„Manchmal,“, sagt die C. und füllt die geschlagene Sahne in ein Schälchen, „manchmal hasse ich meinen Job.“ „Wer tut das nicht.“, beschwichtige ich, und trage Teller und Tassen in C.´s Esszimmer. „Weißt du,“, ruft mir die C. hinterher und leckt die Mixstäbe ab, „an manchen Tagen, wenn alle gleichzeitig anrufen, würde ich am liebsten nach Hause gehen und heiraten.“ „Wen denn?“, frage ich, die ich mich gerade an keinerlei Neuentwicklungen im Leben der überaus geschätzten Freundin erinnern kann. „Was weiß ich.“, zuckt die C. mit den Schultern und schenkt schweren, spanischen Wein in die Gläser, der sich mit dem Aroma des warmen Zwetschgenkuchens vermischt, verschwimmt und schließlich einen weichen, samtigen Körper bildet, kompakt schimmernd zwischen dem gelben Licht der Kerzen.
„Wie wär´s alternativ mit Subventionsbetrug?“, schlage ich zum Thema gegenleistungslosen Reichtums vor, werfe die Zweckverfehlung von Spenden für wohltätige Zwecke ins Gespräch, und versuche die C. wieder ein bißchen zum Lachen zu bringen. „Gründe eine Religionsgemeinschaft.“, ziehe ich die letzten Register denkbarer Erwerbstätigkeit, und um die Mundwinkel der Gelegenheitskatholikin C. blitzt es immerhin ein bißchen heiter.
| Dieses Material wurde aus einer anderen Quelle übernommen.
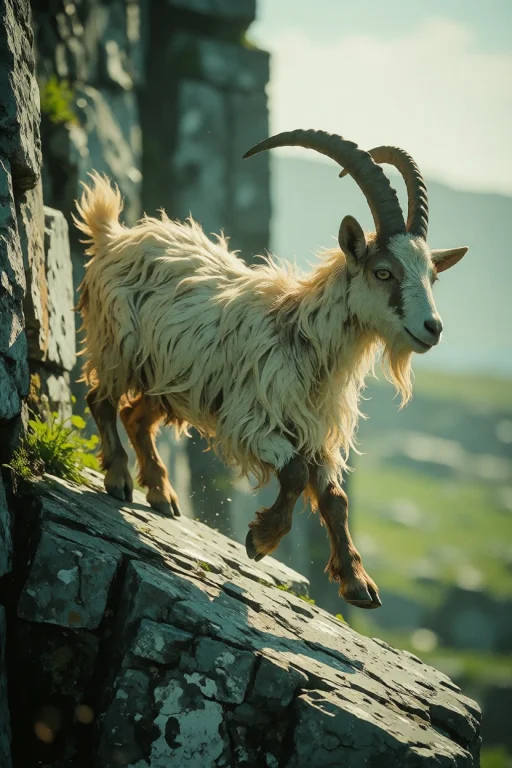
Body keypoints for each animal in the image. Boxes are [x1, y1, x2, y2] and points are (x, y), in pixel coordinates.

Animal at [74, 130, 467, 609]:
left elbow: (335, 498)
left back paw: (162, 494)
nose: (433, 328)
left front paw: (358, 583)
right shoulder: (251, 421)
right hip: (118, 347)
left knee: (135, 416)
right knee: (101, 399)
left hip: (171, 380)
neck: (301, 336)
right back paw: (117, 478)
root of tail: (113, 234)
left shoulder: (317, 433)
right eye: (383, 272)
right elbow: (294, 473)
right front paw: (261, 539)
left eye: (432, 275)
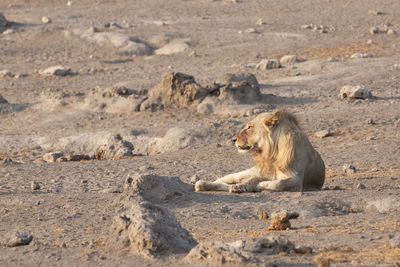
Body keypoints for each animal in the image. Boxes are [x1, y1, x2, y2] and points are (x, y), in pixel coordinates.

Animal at [195, 110, 326, 194]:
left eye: (249, 127)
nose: (233, 139)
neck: (272, 152)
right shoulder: (263, 173)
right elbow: (254, 180)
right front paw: (246, 186)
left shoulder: (297, 179)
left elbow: (279, 183)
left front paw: (260, 186)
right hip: (245, 172)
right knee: (225, 180)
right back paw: (201, 184)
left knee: (227, 185)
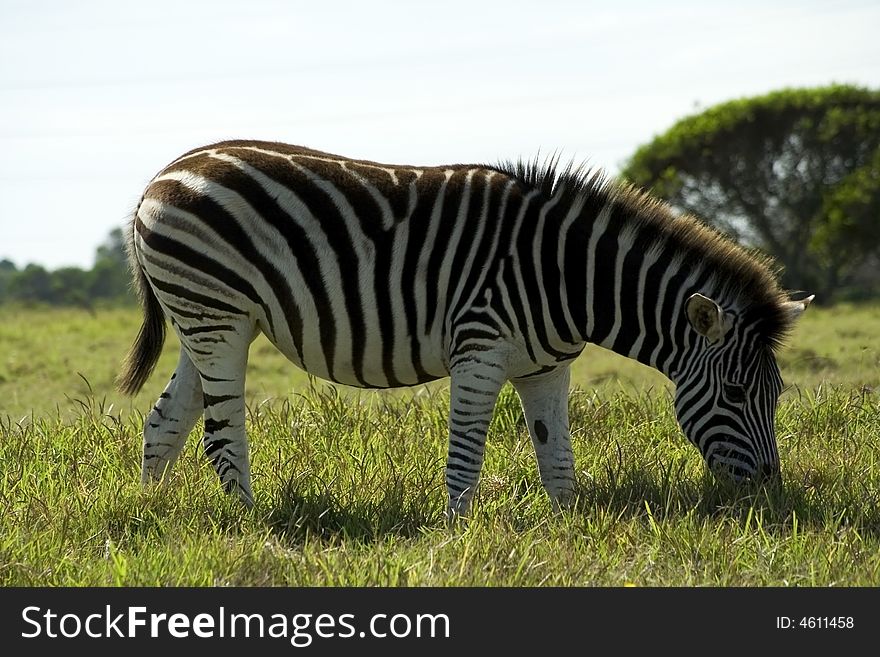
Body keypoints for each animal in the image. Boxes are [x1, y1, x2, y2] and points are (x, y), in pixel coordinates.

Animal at [117, 140, 812, 516]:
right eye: (735, 394)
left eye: (777, 394)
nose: (771, 494)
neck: (567, 275)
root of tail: (162, 174)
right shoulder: (480, 350)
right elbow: (466, 456)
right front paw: (457, 535)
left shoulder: (547, 366)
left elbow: (557, 458)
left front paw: (569, 531)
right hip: (218, 316)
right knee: (220, 431)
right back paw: (254, 525)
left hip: (205, 321)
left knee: (166, 421)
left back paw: (156, 511)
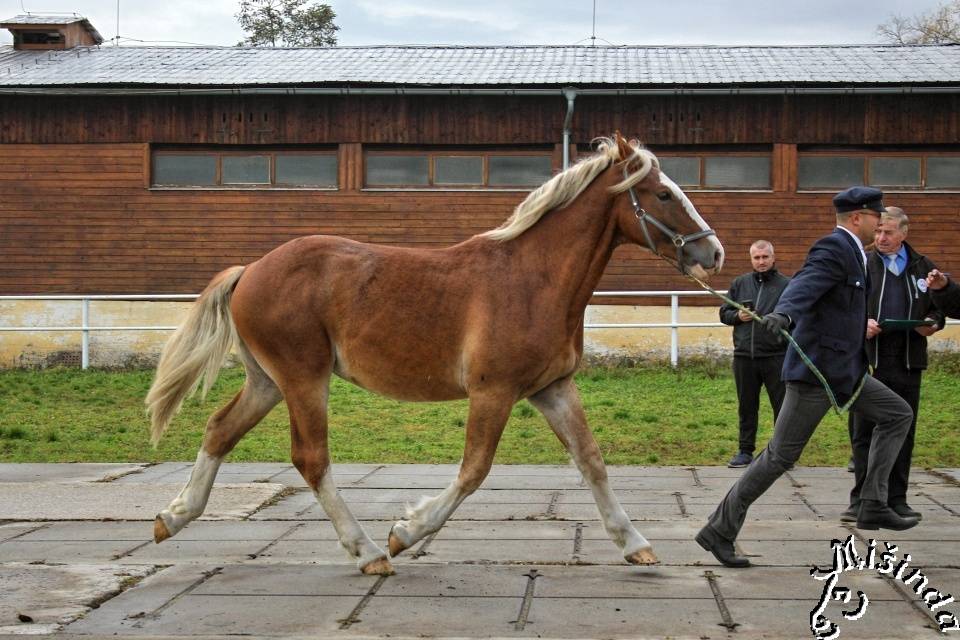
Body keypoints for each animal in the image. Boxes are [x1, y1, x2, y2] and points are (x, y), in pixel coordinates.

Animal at [146, 134, 724, 576]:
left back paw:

„Zielgruppe?“, fragt die C., und fischt eine verirrte Fliege vom Rand ihres Glases. „Frustrierte Mittdreißigerinnen.“, schlage ich vor und weise auf die sicherlich äußerst ergiebige Mischung aus frustrierter Heilserwartung, unbestimmter Spiritualität und ausgemacht putziger Halbbildung in eigentlich allen Bereichen menschlichen Lebens hin, die sich in dieser gesellschaftlichen Gruppe aufs Beste vermischen. „Hört sich gut an.“, bescheidet die C., es zuckt immerhin wieder heiter in ihren Mundwinkeln, und schwungvoll lädt sie einen weiteren Löffel Sahne auf ihren Kuchen. „Ein bißchen Mystik, ein bißchen Fernost.“, sinniert die C., und überlegt ein wenig. Buddhismus, so die C., hielte sich zwar schon seit mehreren Jahren, sei aber eigentlich schon fast wieder vorbei. Die Kabbala? Immerhin seit Madonna auch der Horoskopleserin der Cosmopolitan ein Begriff. Astrologie? Schon zu beackert.
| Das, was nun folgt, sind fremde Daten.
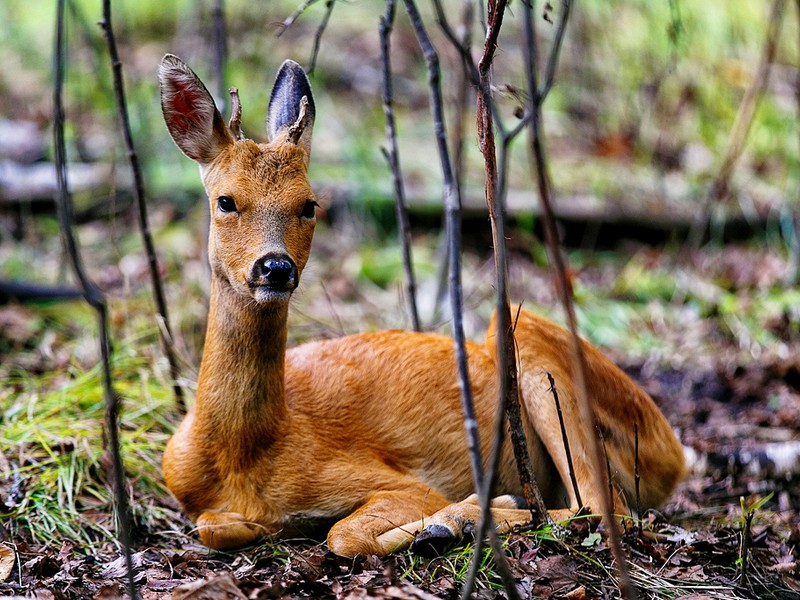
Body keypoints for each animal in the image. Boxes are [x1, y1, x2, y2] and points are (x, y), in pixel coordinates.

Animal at [159, 55, 684, 556]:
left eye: (309, 204)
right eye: (225, 201)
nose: (275, 267)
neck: (245, 456)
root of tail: (676, 455)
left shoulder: (394, 480)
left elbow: (343, 534)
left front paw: (450, 517)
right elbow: (210, 526)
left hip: (527, 338)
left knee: (603, 507)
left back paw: (464, 518)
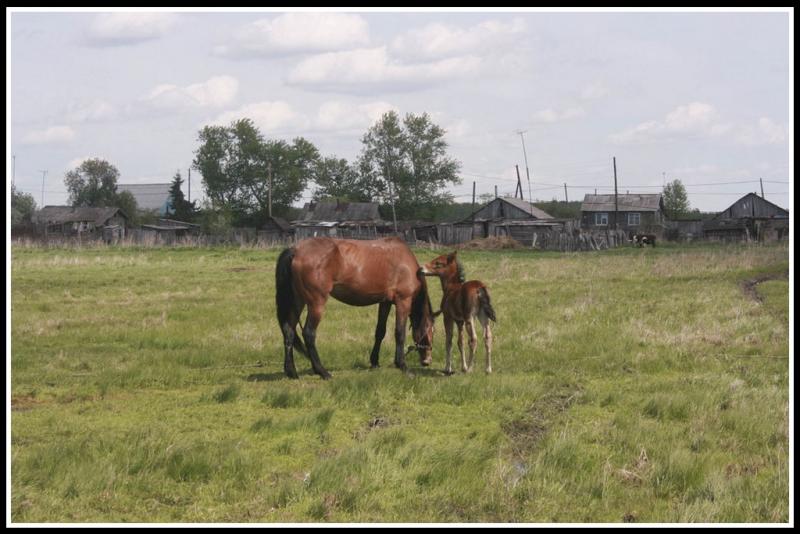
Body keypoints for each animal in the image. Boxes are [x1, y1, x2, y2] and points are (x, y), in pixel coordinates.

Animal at [276, 239, 438, 382]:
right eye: (431, 330)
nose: (428, 360)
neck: (405, 262)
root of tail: (296, 250)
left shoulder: (385, 302)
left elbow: (380, 331)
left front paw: (375, 362)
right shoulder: (403, 301)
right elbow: (400, 333)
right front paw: (403, 366)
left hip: (298, 300)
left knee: (289, 331)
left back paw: (291, 372)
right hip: (316, 303)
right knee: (309, 333)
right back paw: (322, 372)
„Im Grunde,“, fährt die C. in ihren Überlegungen fort, und betrachtet versonnen ihr Spiegelbild im Teelöffel, „bräuchte man einen Guru. Ein Medium. Du weißt schon.“ Ich nicke, und versuche mir die elegante, kühle C. vorzustellen, wie sie dem Flehen der Gläubigen mit der zu Recht berüchtigten Fähigkeit begegnet, allein die linke Augenbraue in ungeahnte Höhen zu ziehen, angewidert in unermessliche Weiten zu blicken und leicht gelangweilt etwas unendlich Sarkastisches von sich zu geben. „Nicht ich!“, unterbricht die C. meine Überlegungen, auch ich sei allerdings für diese Rolle vollkommen ungeeignet. Die geeignete Person sei vielmehr zum einen von überaus spirituellem Charisma, dazu hinreichend skrupellos und zudem mit der Fähigkeit begabt, statt in unpassenden Momenten laut zu lachen, tiefgründig und ernst dreinzuschauen. „Wird schwierig.“, bemerke ich, und sehe dem dunkelroten Wein nach, dessen Reste die C. auf die beiden Gläser verteilt.
Hach, sagt die C., so schwierig könne das doch alles nicht sein. Der Guru sei eine Frage der Zeit, sie mache das Marketing, ich kümmere mich um die rechtliche Seite der Gründung einer Religionsgemeinschaft, und gemeinsam, so beschließt die C., verfassen wir sodann die Glaubenslehre in Form eines grundlegenden Werks, sodann Kurzfassungen in Broschürenform und bieten Seminare an abgelegenen Orten an, wo der Geist des Universums in unseren Kundinnen walten soll und werde.
„Großartige Idee.“, sage ich, und bitte um ein weiteres Stück Kuchen.